Lasley — Lack of neighboring causing problems in Iowa

By Jean Caspers-Simmet

CLEAR LAKE, Iowa — Rural sociologist Paul Lasley sees the word, neighbor, as a verb, and from what he’s observed, rural Iowans aren’t doing enough of it.

"Much of the conflict in rural Iowa today is because of a lack of neighboring," Lasley said during a keynote speech at the recent Women Around Agriculture Conference in Clear Lake. "When people don’t know each other, they don’t trust each other. One challenge is to strengthen the social fabric of rural Iowa so that people start cooperating."

People say they don’t have time to neighbor.


"But people always find time to do the things they enjoy," Lasley said. "We need to emphasize that neighboring is part of our civic engagement, part of our social responsibility."

Rural people are very good at reaching out when a family experiences a loss or a catastrophe. Neighbors will come together to harvest a crop, bring meals or raise money to help others.

"But we really need to reach out and help each other as part of every day activities," Lasley said. "It’s part of who we are and an important part of who our parents and grandparents were. Some of the greatest benefits of living in rural areas are the sense of place and belonging and knowing that people care."

Lasley said some of the happiest people he knows are also the busiest.

"They’re busy helping others and encouraging networking," he said.

Some of the greatest accomplishments in rural areas have come as a result of working together —building schools, churches and parks. When people get to know each other, they begin to build relationships and work together.

Today people do know their neighbors, but Lasley’s data suggests it’s in a very superficial way.

"They know their neighbor’s truck or car or farm equipment when they drive by on the road, but when you ask when was the last time they helped their neighbors or shared a meal, it’s been a long time," Lasley said. "When I talk about neighbor, it’s as a verb not just a noun. In our every day ‘busyness’ we may have lost the art of neighboring."


Lasley shared photos of rural women throughout the 20th century and talked about how their roles have changed. He showed pictures of women working on the farm, caring for children, cooking, teaching school, cleaning the church and posing for pictures with their families.

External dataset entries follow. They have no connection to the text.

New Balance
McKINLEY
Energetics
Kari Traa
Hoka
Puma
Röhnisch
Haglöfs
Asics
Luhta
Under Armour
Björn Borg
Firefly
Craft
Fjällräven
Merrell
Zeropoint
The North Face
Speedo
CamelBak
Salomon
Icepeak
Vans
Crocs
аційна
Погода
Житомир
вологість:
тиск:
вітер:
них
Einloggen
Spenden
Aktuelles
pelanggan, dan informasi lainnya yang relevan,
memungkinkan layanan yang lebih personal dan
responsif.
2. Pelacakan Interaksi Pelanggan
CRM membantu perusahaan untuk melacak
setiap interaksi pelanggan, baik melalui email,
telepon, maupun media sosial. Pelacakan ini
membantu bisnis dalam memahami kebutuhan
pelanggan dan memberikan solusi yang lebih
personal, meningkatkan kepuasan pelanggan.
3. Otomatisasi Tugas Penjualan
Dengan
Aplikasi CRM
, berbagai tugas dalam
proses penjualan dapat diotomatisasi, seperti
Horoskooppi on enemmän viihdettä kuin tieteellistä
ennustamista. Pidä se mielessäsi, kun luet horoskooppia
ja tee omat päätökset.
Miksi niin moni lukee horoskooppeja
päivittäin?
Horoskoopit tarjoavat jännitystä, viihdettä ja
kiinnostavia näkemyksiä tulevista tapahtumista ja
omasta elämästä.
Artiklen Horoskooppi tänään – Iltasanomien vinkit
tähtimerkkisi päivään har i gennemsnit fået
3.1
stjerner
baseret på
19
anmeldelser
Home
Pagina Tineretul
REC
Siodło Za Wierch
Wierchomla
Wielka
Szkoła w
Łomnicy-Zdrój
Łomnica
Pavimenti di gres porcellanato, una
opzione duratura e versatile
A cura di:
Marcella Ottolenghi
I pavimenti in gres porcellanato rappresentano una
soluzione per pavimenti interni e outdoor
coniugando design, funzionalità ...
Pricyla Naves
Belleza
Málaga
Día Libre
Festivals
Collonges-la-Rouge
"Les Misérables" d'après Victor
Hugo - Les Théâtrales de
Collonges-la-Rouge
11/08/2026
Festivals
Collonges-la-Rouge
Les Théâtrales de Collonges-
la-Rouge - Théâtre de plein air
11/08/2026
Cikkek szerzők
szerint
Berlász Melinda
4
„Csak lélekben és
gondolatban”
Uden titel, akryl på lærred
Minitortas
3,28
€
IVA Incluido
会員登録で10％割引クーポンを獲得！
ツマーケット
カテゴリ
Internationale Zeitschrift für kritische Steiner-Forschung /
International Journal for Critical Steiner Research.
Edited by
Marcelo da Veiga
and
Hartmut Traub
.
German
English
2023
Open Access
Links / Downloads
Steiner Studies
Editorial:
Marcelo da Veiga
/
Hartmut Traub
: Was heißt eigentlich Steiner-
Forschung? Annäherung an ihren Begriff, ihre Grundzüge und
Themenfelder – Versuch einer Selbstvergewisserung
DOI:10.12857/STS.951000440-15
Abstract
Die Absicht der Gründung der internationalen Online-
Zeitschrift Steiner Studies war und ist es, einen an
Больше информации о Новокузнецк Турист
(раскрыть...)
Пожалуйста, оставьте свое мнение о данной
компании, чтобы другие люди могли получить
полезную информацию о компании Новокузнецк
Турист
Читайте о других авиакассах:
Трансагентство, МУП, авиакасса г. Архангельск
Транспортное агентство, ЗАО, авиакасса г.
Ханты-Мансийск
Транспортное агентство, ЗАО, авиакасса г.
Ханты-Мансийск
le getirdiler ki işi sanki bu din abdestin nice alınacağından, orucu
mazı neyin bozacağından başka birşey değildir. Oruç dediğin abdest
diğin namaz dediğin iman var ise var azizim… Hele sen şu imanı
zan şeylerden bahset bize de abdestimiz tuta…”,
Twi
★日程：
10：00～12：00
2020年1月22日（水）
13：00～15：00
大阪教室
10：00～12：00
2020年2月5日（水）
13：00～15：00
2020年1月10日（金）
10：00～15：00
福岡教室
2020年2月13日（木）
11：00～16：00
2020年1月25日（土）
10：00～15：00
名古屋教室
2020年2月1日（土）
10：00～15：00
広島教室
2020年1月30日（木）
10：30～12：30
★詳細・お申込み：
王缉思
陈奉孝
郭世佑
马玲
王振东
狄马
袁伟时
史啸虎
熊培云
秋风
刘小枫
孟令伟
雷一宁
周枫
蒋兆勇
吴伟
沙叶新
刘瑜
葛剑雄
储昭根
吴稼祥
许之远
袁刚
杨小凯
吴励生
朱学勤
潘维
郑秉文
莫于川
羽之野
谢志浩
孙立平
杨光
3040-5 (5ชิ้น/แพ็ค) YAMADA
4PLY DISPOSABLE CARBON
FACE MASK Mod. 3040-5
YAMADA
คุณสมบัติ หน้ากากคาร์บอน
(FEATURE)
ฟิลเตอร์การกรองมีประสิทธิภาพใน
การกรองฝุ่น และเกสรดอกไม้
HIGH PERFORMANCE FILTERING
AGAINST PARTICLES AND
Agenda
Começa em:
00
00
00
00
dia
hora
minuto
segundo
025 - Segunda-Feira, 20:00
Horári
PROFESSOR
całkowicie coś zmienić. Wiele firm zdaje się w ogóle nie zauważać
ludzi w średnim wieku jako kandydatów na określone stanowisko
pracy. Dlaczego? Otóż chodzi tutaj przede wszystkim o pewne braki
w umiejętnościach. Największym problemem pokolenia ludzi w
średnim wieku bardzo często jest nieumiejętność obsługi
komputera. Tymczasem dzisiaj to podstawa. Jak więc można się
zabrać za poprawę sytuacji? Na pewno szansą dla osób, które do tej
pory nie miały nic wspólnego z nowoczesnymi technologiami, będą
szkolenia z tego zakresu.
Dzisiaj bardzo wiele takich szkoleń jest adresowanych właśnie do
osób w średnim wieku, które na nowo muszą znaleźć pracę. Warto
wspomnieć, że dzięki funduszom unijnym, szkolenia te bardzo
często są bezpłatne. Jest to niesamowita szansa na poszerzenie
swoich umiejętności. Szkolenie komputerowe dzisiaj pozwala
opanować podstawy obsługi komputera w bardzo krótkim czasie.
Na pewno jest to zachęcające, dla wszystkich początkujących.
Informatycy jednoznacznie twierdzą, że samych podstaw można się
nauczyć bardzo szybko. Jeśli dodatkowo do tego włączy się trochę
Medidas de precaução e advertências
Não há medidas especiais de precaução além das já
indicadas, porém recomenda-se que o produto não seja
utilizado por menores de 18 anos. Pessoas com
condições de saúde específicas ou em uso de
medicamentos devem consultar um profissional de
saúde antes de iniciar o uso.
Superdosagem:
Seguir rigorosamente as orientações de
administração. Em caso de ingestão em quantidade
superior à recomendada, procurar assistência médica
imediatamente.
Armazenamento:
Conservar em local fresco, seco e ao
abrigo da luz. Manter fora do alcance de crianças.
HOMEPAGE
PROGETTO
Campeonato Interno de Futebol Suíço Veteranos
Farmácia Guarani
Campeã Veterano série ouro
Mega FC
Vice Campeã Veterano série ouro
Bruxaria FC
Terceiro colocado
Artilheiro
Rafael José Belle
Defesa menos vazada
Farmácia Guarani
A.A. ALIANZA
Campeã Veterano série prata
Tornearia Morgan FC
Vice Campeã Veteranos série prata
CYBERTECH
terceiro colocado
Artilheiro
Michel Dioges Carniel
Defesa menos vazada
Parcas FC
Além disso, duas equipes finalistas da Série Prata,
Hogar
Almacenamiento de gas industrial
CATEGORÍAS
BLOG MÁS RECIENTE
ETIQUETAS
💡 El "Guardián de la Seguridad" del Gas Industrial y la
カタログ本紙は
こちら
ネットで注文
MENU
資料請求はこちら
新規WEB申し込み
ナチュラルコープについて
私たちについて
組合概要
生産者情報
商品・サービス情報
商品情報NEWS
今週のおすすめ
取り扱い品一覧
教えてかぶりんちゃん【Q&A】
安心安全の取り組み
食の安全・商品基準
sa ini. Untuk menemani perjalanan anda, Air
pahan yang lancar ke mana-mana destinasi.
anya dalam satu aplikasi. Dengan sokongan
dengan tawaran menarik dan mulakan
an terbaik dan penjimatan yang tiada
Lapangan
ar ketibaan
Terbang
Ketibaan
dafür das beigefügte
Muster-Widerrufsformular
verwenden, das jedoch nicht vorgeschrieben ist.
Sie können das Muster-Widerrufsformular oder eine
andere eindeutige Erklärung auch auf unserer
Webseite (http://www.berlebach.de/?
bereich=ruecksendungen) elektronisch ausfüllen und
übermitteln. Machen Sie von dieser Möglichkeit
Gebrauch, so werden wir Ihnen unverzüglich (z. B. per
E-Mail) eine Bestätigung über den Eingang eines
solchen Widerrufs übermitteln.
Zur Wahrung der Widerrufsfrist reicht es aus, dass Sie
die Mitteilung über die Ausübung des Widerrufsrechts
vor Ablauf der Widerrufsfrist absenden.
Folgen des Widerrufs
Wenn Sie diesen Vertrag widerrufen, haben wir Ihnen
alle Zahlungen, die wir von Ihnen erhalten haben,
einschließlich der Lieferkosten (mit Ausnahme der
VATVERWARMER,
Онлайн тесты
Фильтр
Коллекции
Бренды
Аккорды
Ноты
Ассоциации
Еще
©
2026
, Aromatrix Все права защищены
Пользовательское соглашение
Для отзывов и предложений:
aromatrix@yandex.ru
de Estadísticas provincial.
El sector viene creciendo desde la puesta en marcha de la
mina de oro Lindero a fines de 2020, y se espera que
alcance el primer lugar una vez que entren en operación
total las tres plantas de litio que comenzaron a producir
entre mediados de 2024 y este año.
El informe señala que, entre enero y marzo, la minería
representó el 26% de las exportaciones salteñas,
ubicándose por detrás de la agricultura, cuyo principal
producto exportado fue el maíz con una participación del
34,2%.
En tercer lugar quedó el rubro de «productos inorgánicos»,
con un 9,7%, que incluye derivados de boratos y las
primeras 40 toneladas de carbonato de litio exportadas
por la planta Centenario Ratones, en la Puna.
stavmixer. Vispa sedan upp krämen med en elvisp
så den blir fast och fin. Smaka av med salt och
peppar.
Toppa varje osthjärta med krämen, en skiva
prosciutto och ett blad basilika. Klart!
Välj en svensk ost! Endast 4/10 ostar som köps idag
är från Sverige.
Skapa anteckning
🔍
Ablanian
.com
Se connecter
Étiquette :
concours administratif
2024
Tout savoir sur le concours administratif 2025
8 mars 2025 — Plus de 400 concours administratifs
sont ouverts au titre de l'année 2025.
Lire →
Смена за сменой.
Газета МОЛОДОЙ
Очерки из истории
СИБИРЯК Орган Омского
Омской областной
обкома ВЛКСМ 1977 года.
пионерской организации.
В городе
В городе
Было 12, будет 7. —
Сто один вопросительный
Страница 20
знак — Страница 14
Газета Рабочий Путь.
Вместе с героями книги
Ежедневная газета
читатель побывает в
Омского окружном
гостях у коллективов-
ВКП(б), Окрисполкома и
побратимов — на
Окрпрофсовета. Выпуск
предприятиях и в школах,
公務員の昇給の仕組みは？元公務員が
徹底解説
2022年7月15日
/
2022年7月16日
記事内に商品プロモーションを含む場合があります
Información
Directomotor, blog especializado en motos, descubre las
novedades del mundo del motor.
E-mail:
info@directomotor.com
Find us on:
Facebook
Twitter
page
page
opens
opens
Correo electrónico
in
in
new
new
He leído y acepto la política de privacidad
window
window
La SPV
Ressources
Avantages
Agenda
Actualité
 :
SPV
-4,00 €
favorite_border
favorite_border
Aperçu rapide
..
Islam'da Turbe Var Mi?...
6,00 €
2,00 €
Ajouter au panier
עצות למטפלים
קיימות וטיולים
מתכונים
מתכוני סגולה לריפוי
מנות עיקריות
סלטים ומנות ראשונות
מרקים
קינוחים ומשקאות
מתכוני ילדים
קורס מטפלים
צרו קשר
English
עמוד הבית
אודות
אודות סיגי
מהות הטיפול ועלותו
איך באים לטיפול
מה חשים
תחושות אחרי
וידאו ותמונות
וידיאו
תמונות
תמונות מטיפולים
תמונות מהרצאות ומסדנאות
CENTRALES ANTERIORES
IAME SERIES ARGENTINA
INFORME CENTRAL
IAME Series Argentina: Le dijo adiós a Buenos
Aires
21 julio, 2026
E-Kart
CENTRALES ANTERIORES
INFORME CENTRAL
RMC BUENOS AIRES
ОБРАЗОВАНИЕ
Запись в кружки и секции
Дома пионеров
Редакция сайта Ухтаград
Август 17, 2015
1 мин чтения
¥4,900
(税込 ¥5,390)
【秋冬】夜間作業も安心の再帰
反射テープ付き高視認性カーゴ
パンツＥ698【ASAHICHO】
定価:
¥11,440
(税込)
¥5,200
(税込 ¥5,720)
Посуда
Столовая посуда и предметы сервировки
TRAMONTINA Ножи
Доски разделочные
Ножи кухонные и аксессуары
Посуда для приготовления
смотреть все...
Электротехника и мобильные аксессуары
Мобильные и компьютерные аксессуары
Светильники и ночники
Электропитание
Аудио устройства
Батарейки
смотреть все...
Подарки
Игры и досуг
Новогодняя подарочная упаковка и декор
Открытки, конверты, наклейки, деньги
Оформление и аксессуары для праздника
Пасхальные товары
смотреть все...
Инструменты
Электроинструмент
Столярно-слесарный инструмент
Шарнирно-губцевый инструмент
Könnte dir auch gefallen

"Both men and women farmers need to build networks with their farm and nonfarm rural neighbors," Lasley said.

People like neighboring when they take time for it but are often reluctant to make the effort, Lasley said.

"People are working more hours and when they go home at night, they’re tired," Lasley said. "It’s easier to stay home than to visit with the neighbors, but when they make the contact they always have a good time."